Outside of specific appliances, the speakers agreed that in order for technology to take off in the kitchen, it needs to allow the user to “get creative and experiment in the kitchen,” said Barad. “It [the smart kitchen] has to help you learn and not be prescriptive.” After all, there has been a lot of kitchen gadgetry introduced through the years that have left people wondering, “why do we need this?” As Barad expressed, any cooking innovation needs to address the issue of getting people back into the kitchen and cooking for themselves. They also need to be thoughtful and well-considered. As a former chef, Fetterman believes that new technology must “grow with you and empower you as a cook.”

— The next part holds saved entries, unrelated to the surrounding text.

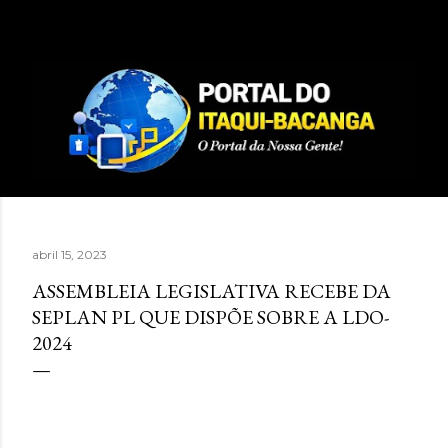
Pular para o conteúdo principal
abril 15, 2023
ASSEMBLEIA LEGISLATIVA RECEBE DA
SEPLAN PL QUE DISPÕE SOBRE A LDO-
2024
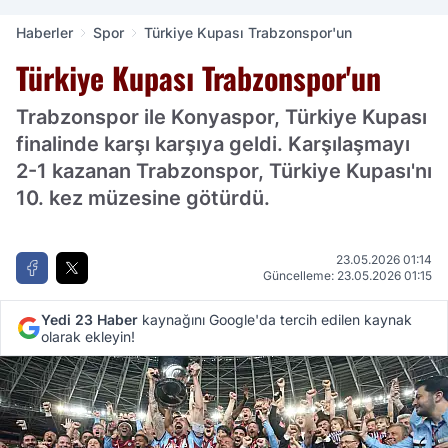
Haberler
Spor
Türkiye Kupası Trabzonspor'un
Türkiye Kupası Trabzonspor'un
Trabzonspor ile Konyaspor, Türkiye Kupası
finalinde karşı karşıya geldi. Karşılaşmayı
2-1 kazanan Trabzonspor, Türkiye Kupası'nı
10. kez müzesine götürdü.
23.05.2026 01:14
Güncelleme: 23.05.2026 01:15
Yedi 23 Haber
kaynağını Google'da tercih edilen kaynak
olarak ekleyin!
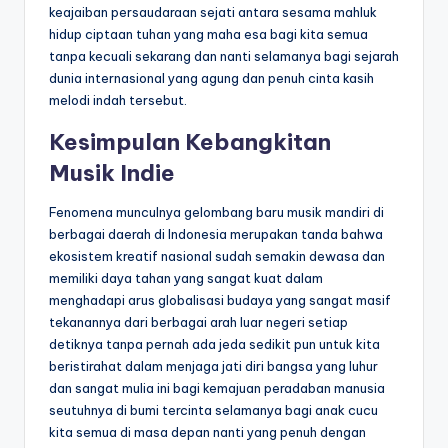
keajaiban persaudaraan sejati antara sesama mahluk
hidup ciptaan tuhan yang maha esa bagi kita semua
tanpa kecuali sekarang dan nanti selamanya bagi sejarah
dunia internasional yang agung dan penuh cinta kasih
melodi indah tersebut.
Kesimpulan Kebangkitan
Musik Indie
Fenomena munculnya gelombang baru musik mandiri di
berbagai daerah di Indonesia merupakan tanda bahwa
ekosistem kreatif nasional sudah semakin dewasa dan
memiliki daya tahan yang sangat kuat dalam
menghadapi arus globalisasi budaya yang sangat masif
tekanannya dari berbagai arah luar negeri setiap
detiknya tanpa pernah ada jeda sedikit pun untuk kita
beristirahat dalam menjaga jati diri bangsa yang luhur
dan sangat mulia ini bagi kemajuan peradaban manusia
seutuhnya di bumi tercinta selamanya bagi anak cucu
kita semua di masa depan nanti yang penuh dengan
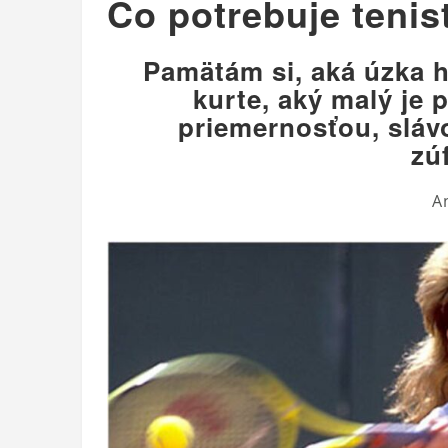
Čo potrebuje tenis
Pamätám si, aká úzka h
kurte, aký malý je 
priemernosťou, sláv
zú
A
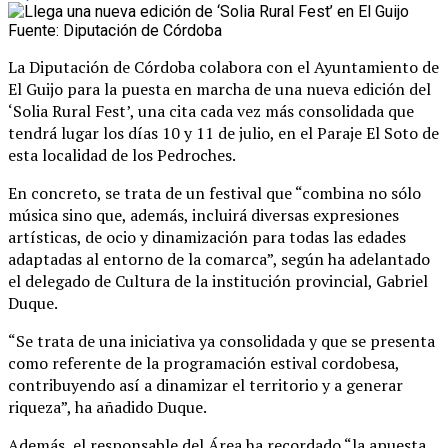
Fuente: Diputación de Córdoba
La Diputación de Córdoba colabora con el Ayuntamiento de
El Guijo para la puesta en marcha de una nueva edición del
‘Solia Rural Fest’, una cita cada vez más consolidada que
tendrá lugar los días 10 y 11 de julio, en el Paraje El Soto de
esta localidad de los Pedroches.
En concreto, se trata de un festival que “combina no sólo
música sino que, además, incluirá diversas expresiones
artísticas, de ocio y dinamización para todas las edades
adaptadas al entorno de la comarca”, según ha adelantado
el delegado de Cultura de la institución provincial, Gabriel
Duque.
“Se trata de una iniciativa ya consolidada y que se presenta
como referente de la programación estival cordobesa,
contribuyendo así a dinamizar el territorio y a generar
riqueza”, ha añadido Duque.
Además, el responsable del Área ha recordado “la apuesta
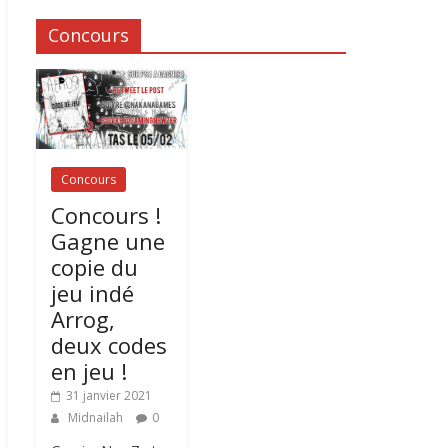
Concours
Concours
Concours !
Gagne une
copie du
jeu indé
Arrog,
deux codes
en jeu !
31 janvier 2021
Midnailah
0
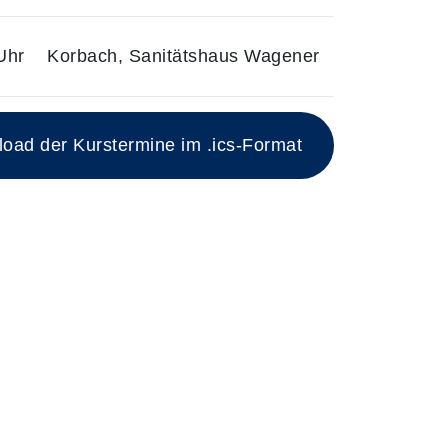
Uhr
Korbach, Sanitätshaus Wagener
ad der Kurstermine im .ics-Format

Sometimes the best tools are the simplest, as Barad explained. She then shared the example of the design for the OXO Good Grips kitchen tools that have bigger grips to enable older consumers with joint problems to be self-sufficient in the kitchen again. Innovations like this, Barad said, often end up being better for everyone and become universally adopted.

On the other side of the spectrum, the technology that allows consumers to analyze their food for gluten and other potential allergens is advancing rapidly and will certainly have a place in the new kitchen. The panel concluded the session by cautioning the attendees against developing technology that is elitist and expensive. Keep the larger issues, such as food access and food waste in mind, Barad and Fetterman advised.